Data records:
*-*-*

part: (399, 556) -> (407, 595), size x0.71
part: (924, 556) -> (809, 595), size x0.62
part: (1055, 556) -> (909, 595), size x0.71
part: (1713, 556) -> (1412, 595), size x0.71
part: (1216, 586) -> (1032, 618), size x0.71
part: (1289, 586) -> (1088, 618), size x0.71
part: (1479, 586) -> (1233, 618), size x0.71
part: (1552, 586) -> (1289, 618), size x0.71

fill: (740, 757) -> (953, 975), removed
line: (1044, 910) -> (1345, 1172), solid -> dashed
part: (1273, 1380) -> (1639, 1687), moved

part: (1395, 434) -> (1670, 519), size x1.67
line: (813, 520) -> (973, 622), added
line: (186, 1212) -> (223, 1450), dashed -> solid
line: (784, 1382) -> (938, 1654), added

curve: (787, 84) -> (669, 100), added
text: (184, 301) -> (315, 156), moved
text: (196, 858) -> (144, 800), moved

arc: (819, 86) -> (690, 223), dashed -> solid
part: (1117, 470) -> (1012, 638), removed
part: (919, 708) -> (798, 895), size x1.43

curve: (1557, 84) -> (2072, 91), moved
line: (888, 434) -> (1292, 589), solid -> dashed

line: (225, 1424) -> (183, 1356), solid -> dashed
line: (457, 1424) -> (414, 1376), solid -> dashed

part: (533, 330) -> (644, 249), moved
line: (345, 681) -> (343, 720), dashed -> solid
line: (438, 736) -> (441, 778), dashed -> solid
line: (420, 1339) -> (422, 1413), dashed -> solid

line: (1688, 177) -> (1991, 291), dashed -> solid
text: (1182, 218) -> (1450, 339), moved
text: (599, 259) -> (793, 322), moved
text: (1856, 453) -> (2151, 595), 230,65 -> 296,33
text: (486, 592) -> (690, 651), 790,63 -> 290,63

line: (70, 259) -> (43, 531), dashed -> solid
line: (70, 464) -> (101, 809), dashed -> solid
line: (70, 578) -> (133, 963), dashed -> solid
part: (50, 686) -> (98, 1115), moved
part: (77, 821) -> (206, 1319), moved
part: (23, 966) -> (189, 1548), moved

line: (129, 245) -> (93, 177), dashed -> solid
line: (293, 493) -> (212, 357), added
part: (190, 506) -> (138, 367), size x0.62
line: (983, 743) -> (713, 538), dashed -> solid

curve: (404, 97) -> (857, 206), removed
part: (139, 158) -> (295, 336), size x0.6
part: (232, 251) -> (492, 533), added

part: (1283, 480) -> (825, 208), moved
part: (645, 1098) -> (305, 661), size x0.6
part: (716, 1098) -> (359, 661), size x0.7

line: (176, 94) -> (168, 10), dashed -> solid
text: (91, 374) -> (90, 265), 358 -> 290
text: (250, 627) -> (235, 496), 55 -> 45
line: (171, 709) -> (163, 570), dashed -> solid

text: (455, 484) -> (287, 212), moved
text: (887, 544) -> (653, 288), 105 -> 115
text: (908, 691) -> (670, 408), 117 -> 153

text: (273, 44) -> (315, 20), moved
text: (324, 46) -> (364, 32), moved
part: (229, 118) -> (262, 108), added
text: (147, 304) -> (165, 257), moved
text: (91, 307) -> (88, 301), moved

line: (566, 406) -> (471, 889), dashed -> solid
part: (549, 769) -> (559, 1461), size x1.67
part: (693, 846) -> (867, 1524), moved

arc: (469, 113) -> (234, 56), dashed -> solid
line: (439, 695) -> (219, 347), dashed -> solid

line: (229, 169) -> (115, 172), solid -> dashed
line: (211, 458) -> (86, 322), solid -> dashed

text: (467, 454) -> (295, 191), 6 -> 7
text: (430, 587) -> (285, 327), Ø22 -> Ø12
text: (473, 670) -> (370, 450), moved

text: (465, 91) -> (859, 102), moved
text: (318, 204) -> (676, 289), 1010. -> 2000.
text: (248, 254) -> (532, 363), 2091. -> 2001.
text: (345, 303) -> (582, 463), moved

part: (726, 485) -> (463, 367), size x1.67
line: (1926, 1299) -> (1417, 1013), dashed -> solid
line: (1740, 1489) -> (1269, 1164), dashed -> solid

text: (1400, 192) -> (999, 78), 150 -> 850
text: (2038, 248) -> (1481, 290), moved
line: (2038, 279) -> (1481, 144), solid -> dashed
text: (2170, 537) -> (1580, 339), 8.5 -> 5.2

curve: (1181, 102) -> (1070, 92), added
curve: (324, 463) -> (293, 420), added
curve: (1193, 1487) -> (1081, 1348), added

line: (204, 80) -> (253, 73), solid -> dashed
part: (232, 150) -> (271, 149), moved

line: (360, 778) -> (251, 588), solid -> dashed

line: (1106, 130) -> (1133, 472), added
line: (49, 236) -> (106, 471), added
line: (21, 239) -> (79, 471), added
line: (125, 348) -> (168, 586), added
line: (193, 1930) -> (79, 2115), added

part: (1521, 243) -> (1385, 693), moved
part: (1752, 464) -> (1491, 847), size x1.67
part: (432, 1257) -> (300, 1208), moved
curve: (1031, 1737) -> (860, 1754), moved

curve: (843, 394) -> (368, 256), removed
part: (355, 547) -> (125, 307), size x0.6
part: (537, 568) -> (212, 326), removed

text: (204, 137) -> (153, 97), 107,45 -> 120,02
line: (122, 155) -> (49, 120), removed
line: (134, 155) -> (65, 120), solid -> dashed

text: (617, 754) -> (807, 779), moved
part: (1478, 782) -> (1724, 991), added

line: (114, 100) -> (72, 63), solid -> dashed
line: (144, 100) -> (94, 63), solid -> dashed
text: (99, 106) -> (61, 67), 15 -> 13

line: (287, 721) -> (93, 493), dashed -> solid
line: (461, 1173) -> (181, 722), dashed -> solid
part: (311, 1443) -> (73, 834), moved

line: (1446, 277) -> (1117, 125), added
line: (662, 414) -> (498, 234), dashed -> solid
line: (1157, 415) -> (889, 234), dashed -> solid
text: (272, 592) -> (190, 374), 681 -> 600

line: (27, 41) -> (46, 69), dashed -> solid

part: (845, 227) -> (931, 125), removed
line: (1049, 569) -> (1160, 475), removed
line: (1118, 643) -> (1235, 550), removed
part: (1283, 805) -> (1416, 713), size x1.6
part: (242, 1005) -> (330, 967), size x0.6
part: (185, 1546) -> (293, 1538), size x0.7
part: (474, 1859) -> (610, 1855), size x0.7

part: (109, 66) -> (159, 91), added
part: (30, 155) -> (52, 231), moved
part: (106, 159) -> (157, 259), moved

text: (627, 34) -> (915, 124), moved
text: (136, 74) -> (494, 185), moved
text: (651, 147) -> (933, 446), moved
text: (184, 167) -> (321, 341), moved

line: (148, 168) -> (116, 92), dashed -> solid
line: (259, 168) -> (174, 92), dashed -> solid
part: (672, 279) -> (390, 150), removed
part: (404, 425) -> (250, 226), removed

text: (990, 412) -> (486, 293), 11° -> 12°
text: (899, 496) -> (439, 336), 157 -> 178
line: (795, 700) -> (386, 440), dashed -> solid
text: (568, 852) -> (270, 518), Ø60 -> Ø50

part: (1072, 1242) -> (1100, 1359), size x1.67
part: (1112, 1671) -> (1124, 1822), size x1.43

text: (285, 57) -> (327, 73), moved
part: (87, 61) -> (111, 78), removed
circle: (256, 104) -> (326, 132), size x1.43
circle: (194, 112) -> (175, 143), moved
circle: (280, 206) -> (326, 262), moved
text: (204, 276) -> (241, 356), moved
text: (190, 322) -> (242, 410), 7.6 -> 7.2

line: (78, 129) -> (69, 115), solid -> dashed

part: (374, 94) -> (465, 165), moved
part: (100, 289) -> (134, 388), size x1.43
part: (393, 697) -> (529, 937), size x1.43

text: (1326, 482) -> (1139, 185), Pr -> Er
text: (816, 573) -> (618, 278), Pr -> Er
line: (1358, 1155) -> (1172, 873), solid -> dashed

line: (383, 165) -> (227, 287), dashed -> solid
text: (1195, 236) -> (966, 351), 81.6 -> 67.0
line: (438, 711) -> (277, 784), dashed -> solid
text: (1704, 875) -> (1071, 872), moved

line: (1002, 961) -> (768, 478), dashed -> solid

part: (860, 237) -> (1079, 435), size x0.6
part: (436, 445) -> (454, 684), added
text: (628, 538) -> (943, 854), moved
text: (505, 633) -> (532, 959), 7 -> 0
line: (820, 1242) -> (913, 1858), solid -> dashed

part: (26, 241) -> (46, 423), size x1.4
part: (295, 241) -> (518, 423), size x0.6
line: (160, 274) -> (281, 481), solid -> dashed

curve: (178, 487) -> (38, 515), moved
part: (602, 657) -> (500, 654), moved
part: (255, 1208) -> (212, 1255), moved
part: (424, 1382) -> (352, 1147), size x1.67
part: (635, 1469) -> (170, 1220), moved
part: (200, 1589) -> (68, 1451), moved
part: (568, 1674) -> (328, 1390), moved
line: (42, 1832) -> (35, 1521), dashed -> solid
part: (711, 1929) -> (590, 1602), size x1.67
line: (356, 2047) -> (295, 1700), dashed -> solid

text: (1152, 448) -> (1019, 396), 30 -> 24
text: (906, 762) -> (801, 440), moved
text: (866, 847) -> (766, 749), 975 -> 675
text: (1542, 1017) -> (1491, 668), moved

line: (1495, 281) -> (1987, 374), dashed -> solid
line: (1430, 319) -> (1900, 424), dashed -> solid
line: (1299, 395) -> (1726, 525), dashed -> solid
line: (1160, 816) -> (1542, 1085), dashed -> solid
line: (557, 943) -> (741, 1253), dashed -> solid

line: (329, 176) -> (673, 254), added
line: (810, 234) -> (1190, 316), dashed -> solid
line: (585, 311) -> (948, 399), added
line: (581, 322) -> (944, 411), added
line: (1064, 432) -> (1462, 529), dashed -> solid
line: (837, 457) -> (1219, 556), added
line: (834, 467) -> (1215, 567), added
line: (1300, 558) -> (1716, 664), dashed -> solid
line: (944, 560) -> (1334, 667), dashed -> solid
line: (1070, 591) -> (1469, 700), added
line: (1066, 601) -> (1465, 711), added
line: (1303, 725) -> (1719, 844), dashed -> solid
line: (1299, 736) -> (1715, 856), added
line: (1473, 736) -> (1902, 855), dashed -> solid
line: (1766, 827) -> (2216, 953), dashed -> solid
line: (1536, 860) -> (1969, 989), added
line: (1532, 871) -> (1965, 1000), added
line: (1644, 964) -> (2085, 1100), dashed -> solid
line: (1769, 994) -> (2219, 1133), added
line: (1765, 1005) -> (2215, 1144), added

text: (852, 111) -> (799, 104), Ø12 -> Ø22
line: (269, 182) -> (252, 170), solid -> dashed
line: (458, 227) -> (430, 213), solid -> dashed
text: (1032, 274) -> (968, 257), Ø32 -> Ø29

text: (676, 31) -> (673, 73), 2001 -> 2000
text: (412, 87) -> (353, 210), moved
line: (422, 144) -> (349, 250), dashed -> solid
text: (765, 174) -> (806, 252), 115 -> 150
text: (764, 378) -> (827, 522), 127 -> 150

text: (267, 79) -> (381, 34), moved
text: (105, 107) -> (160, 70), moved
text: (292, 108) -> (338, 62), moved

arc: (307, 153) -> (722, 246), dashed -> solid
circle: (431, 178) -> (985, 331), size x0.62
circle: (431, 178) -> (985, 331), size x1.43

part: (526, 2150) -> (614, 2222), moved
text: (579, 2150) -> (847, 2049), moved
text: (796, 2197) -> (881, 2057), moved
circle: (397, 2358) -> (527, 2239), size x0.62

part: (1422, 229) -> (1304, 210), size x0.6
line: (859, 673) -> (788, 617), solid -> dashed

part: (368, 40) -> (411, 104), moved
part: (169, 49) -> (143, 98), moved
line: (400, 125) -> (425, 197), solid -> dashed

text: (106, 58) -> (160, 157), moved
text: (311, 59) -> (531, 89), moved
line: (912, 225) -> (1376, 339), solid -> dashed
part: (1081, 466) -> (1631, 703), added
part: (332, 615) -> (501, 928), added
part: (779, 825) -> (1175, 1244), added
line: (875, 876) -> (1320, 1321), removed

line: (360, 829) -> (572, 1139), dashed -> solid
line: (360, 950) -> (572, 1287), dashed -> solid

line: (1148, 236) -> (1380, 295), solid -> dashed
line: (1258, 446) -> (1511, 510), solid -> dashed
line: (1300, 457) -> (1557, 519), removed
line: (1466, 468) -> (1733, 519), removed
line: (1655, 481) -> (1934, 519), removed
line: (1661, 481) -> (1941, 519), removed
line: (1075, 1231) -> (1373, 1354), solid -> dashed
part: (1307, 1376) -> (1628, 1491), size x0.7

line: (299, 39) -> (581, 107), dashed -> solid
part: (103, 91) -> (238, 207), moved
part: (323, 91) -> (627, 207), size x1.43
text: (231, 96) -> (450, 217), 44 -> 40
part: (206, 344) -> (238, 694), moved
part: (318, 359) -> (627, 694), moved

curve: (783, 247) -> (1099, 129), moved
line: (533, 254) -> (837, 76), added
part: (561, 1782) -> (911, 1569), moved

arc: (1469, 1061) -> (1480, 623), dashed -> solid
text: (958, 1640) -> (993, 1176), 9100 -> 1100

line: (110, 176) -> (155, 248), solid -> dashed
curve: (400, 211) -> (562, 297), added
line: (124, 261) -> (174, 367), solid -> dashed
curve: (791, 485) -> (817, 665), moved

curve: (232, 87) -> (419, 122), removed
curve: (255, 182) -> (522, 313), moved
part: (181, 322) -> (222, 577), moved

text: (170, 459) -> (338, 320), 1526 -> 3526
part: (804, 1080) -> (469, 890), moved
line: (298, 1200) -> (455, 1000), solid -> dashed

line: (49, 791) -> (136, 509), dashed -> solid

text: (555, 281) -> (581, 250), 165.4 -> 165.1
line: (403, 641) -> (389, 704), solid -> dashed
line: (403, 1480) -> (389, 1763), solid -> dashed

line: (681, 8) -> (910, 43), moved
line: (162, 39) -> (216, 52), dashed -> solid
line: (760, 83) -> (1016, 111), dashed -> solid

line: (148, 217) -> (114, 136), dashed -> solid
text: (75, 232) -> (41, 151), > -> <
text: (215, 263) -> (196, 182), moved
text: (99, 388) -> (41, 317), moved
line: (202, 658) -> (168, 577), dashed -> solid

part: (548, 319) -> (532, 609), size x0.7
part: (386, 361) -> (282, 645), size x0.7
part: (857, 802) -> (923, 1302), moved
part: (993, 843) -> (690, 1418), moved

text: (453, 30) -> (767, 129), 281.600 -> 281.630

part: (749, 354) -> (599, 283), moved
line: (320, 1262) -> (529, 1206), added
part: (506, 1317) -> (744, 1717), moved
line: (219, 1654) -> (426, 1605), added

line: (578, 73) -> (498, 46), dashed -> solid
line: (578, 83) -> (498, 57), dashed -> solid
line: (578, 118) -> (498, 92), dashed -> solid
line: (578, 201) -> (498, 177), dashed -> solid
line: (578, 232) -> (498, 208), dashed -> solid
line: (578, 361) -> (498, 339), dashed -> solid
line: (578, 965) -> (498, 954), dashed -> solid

*-*-*

→ **What to work on**:
Some lines above may contain the string "circle". State how many of them the records have, and nothing more.

→ **Exercise result**:
6